Por que Heraldo nunca foi ofendido e Maju acabou discriminada?

Repórter especial em Brasília, Heraldo Pereira ocupa a bancada do Jornal Nacional na cobertura de folgas e férias do titulares desde 2002. Foi o primeiro jornalista negro na função desde a estreia do telejornal, em 1969.

Ser âncora do JN proporciona uma visibilidade muito maior do que ser ‘moça do tempo’. Então por que Heraldo, em 13 anos, nunca sofreu a mesma ofensiva racista direcionada a Maria Júlia Coutinho, que está na equipe do telejornal há apenas dois meses? Aliás, não foi a primeira vez que a jornalista tornou-se vítima de cyberbullying.

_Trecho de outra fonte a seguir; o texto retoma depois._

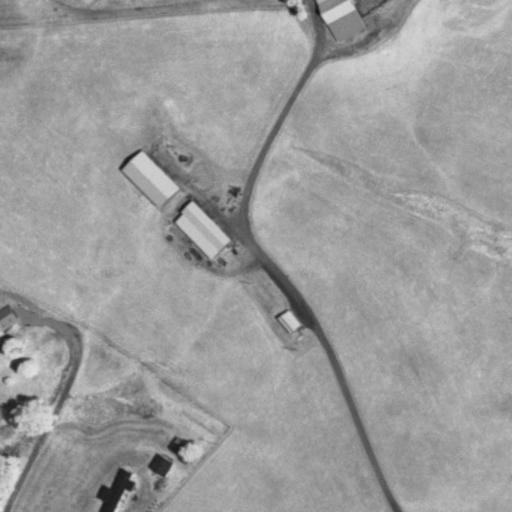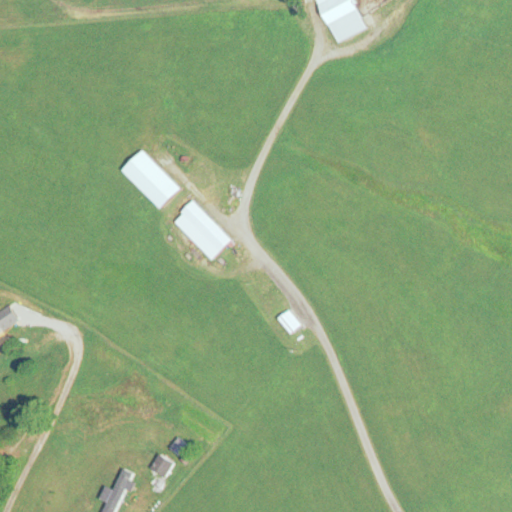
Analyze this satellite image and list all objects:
building: (341, 13)
building: (205, 228)
road: (277, 258)
building: (1, 328)
building: (163, 464)
building: (118, 490)
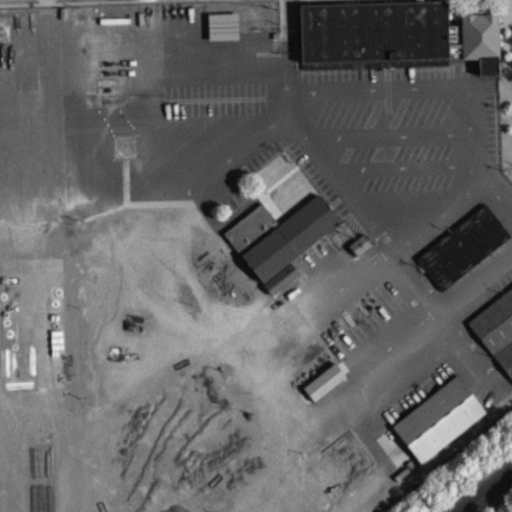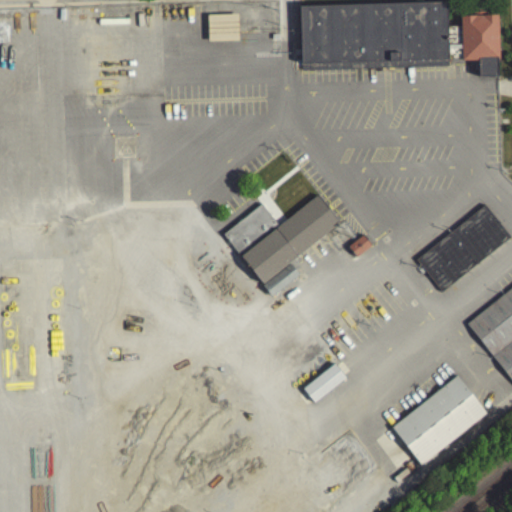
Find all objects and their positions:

Apresento quatro conclusões pessoais e meramente especulativas:

Sexismo e misoginia 
Homem pode chegar no topo da profissão. Mulher? Não, mulher não pode. É inegável que o racismo em relação a Maju está impregnado também de machismo. Na sociedade brasileira do século 21, o sexo feminino ainda é visto por muitos como inferior, menos capacitado, com menor mérito. Maria Júlia ‘ousa’ falar de igual para igual com seu chefe, William Bonner. Já chegou até a corrigi-lo no ar. Essa independência e a força feminina incomodam, ainda mais quando associadas à cor da pele. Estudiosos afirmam que, no Brasil, a mulher negra sofre ainda mais preconceito do que o homem negro.

Negritude explícita
Maria Júlia assume quem é. Usa cabelo black power e dispensa maquiagem que clareia a pele. Ela não tenta disfarçar (inutilmente) sua origem étnica, como muitos o fazem ao chegar à TV. Em mais de uma ocasião, a apresentadora Regina Casé disse que, se a mulher é negra, mas tem o cabelo naturalmente liso ou alisado, é vista e tratada como branca, ou quase isso. Mas se é negra e tem o cabelo ‘pixaim’ (termo usado por ela), aí passa a ter um grande problema para ser aceita. O preconceito estético relatado por Casé tem lógica. Obviamente toda mulher tem o direito de usar o cabelo do jeito que quiser. Maju prefere os cachos crespos que evidenciam sua negritude. Não tenta disfarçar para, talvez, ser melhor aceita.

Alto custo da popularidade
Todo mundo já ouviu falar do tal preço da fama. Não é balela. Cobra-se realmente um pedágio de quem conquista o sucesso. Estar no horário nobre da TV é tornar-se a vidraça para pedradas. O JN já teve dezenas de ‘moças do tempo’. Porém nenhuma conseguiu o mesmo destaque de Maju. O carisma a transformou, num período de poucos dias, em queridinha da Globo e do público. Esse status incomoda quem não tolera a ascensão alheia. Heraldo Pereira sempre teve uma performance discreta no Jornal Nacional. Restringe-se aos textos gerados no teleprompter. Já Maju é a expansividade em pessoa. Improvisa, ironiza, ri, domina a cena. Virou celebridade, tem fãs. Isso é ultrajante para quem se incomoda com a presença de mulheres e/ou negros numa posição de destaque.

Puro recalque
A melhor resposta para os ataques racistas partiu da própria Maria Júlia Coutinho. Numa rede social, ela mandou ‘beijinho no ombro’ a quem a ofendeu. Cito aqui uma frase do midiático pintor espanhol Salvador Dalí (1904-1989): “O termômetro do sucesso é a inveja dos descontentes”.